Dans le microcosme footballistique camerounais fracturé en deux camps, avec une partie pour la Fécafoot de Samuel Eto’o et une autre pour le ministère des Sports de Narcisse Mouelle Kombi, soutien indéfectible de Marc Brys, beaucoup voient une manœuvre de ces derniers visant à aider Vincent Aboubakar à battre le record de Samuel Eto’o, meilleur buteur de l’histoire du Cameroun avec 56 réalisations. Aboubakar est actuellement à 45 réalisations et dont a besoin de douze buts pour battre son aîné.
« Certains trouves ses 90 minutes (contre Eswatini) exagérées parce qu'ils pensent qu'il veut absolument battre le record de Samuel Eto'o et c'est pour cette raison-là qu'on continue à insister avec lui », soutient Yves Moussi. Avant de poursuivre sur la profonde fragmentation de la famille du football camerounais : « Au Cameroun actuellement, il y a deux fronts, un qui supporte véritablement et absolument Samuel Eto'o et un autre qui supporte le ministère des Sports en l'occurrence (Narcisse) Mouelle Kombi et Aboubakar fait partie du deuxième front donc il est contesté pour beaucoup ».
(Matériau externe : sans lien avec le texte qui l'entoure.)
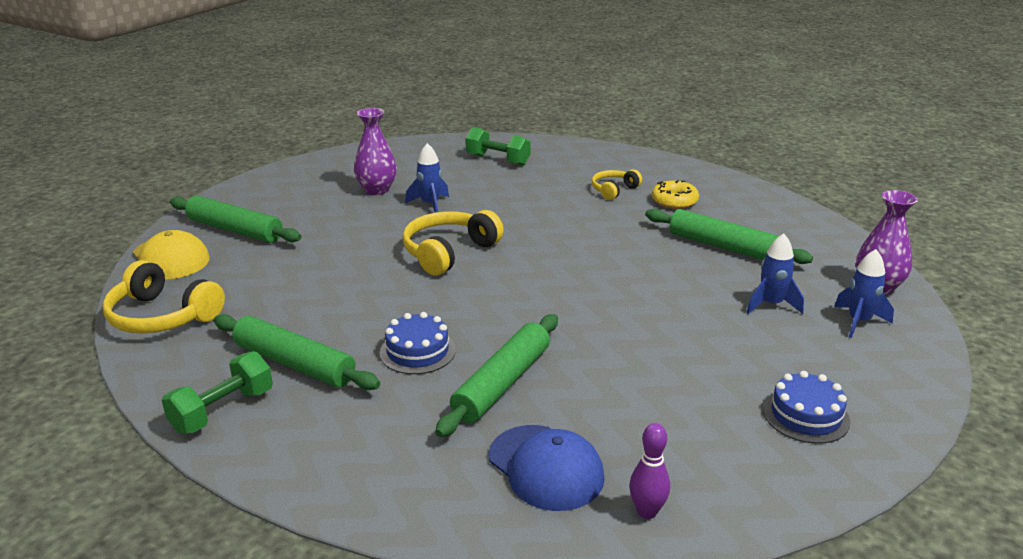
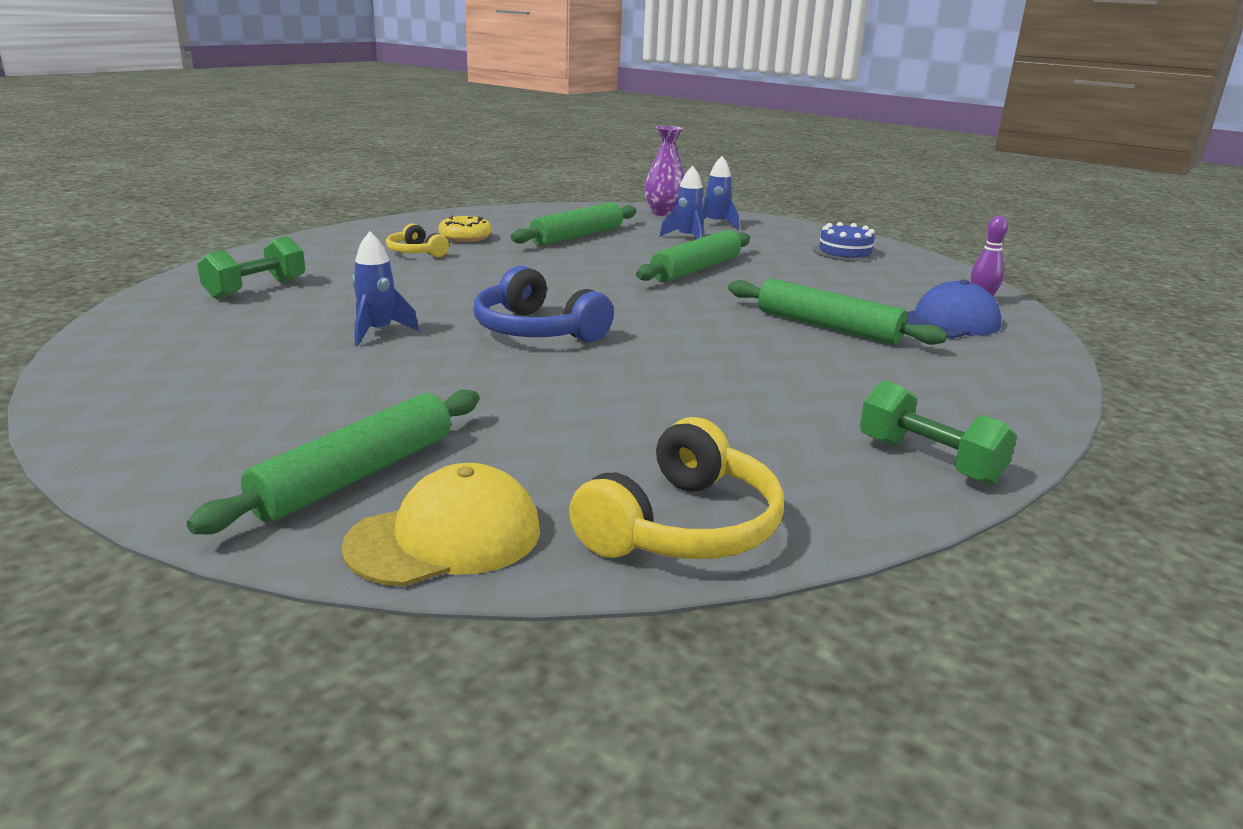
camera: 85 degrees left, 5 degrees down
green rolling pin [214,314,380,390] -> green rolling pin moved to [636,230,750,282]
purple vase [354,108,397,195] -> none
blue cake [380,312,456,374] -> none
yellow headphones [402,210,504,276] -> blue headphones [474,266,614,342]

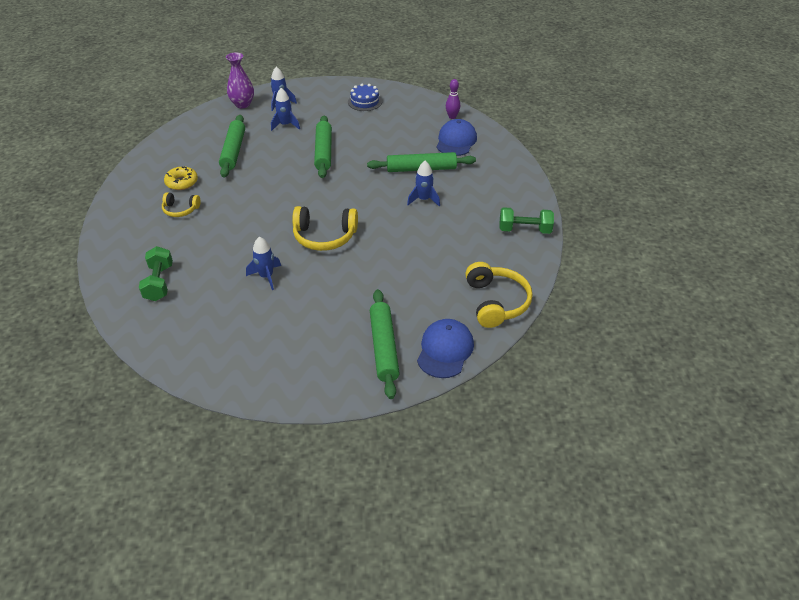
camera: 40 degrees left, 20 degrees up
yellow cap [341,463,540,586] -> blue cap [417,319,474,378]
blue headphones [474,266,614,342] -> yellow headphones [292,206,358,251]
none -> blue rocket [407,161,440,207]

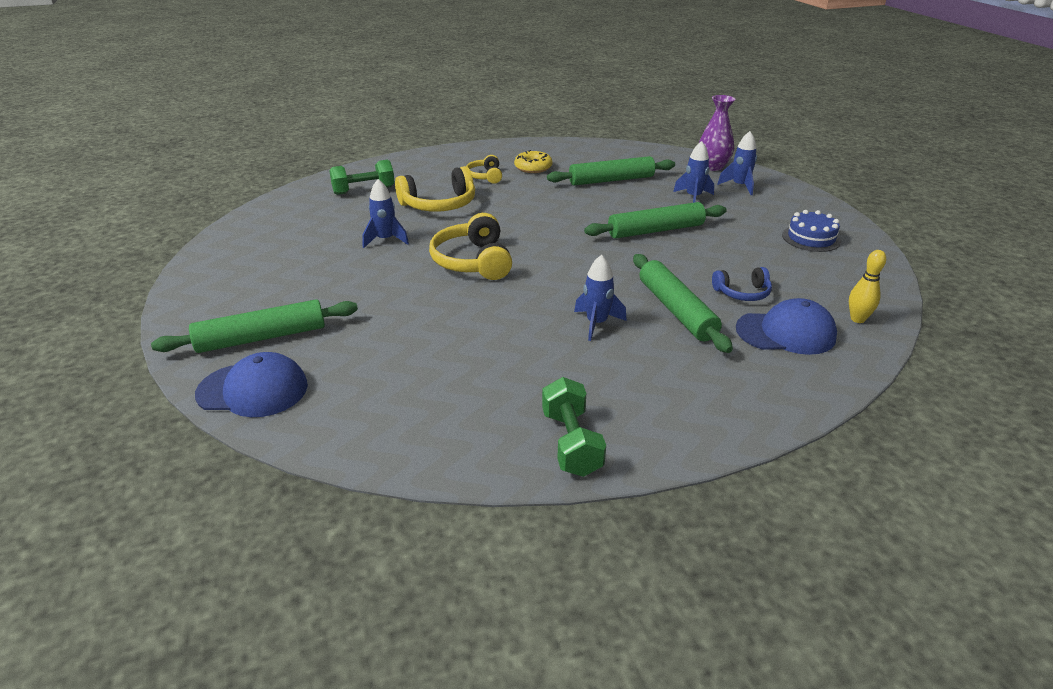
camera: 75 degrees right, 10 degrees down
purple bowling pin [446,79,460,119] -> yellow bowling pin [849,250,886,323]
yellow headphones [465,262,533,328] -> yellow headphones moved to [395,166,475,212]
none -> blue headphones [712,267,772,301]

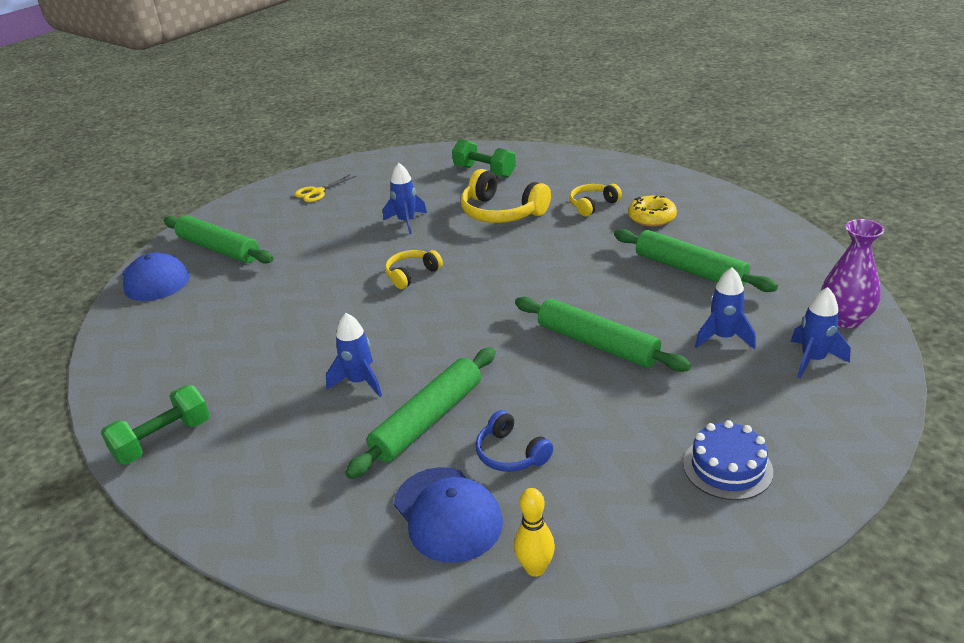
camera: 60 degrees right, 0 degrees up
yellow headphones [429,213,512,280] -> yellow headphones [385,250,443,289], size x0.58
none -> yellow scissors [294,174,356,202]

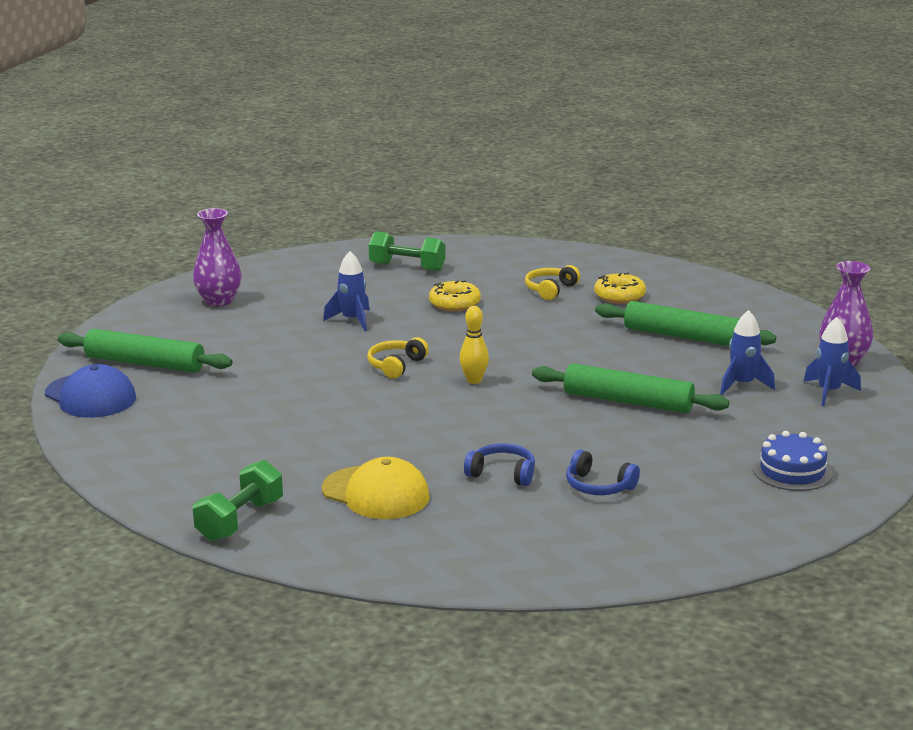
camera: 20 degrees left, 10 degrees down
yellow scissors [294,174,356,202] -> purple vase [193,208,241,306]
blue rocket [326,313,382,397] -> none
green rolling pin [345,347,496,479] -> blue headphones [464,443,535,486]
blue cap [394,467,503,563] -> none
yellow headphones [461,169,551,223] -> yellow donut [429,280,481,312]
yellow bowling pin [514,488,555,577] -> yellow bowling pin moved to [460,306,489,384]
none -> yellow cap [322,457,430,519]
Pour lui, le temps de jeu de Vincent Aboubakar contre le Cap-Vert mardi (16h GMT) dépendra encore du ressenti de Marc Brys : « On va voir face au Cap-Vert s'il pourra encore tenir, mais je pense que s'il présente des signes de fatigue, l'entraîneur devrait le sortir le plus vite. Contre l'Eswatini, je n'ai pas senti un joueur fatigué. Il n'a pas créé beaucoup d'occasions mais il a quand-même délivré une passe de la tête…Aboubakar actuellement est le meilleur buteur de la campagne éliminatoire du Cameroun avec 4 buts. Depuis que Marc Brys est arrivé, c'est 13 matchs sans défaite avec Vincent Aboubakar comme titulaire et l'entraîneur ne compte pas de sitôt changer ses cartes », relativise Yves Moussi.
Cependant, il reconnait le vivier offensif du Cameroun qui peut valablement prendre la suite d’Aboubakar : « Il y a des jeunes qui montent en puissance comme (Christian) Kofane (Leverkusen, ndlr) qui n'a pas été convoqué ou encore Etta Eyong (Villarreal) qui également n'a pas été convoqué, mais on a le retour en grâce de Choupo-Moting qui fait une très belle saison aux Etats-Unis d'Amérique, d'autres jeunes comme Magri et Namaso qui sont là également à attendre leurs chances. Mais en équipe nationale du Cameroun, il y a cette particularité-là qui fait que vous n'aurez pas une place de titulaire sur un tapis d'or, il va falloir l'arracher. Ces derniers doivent donc s'illustrer lorsqu'ils ont quelques minutes ».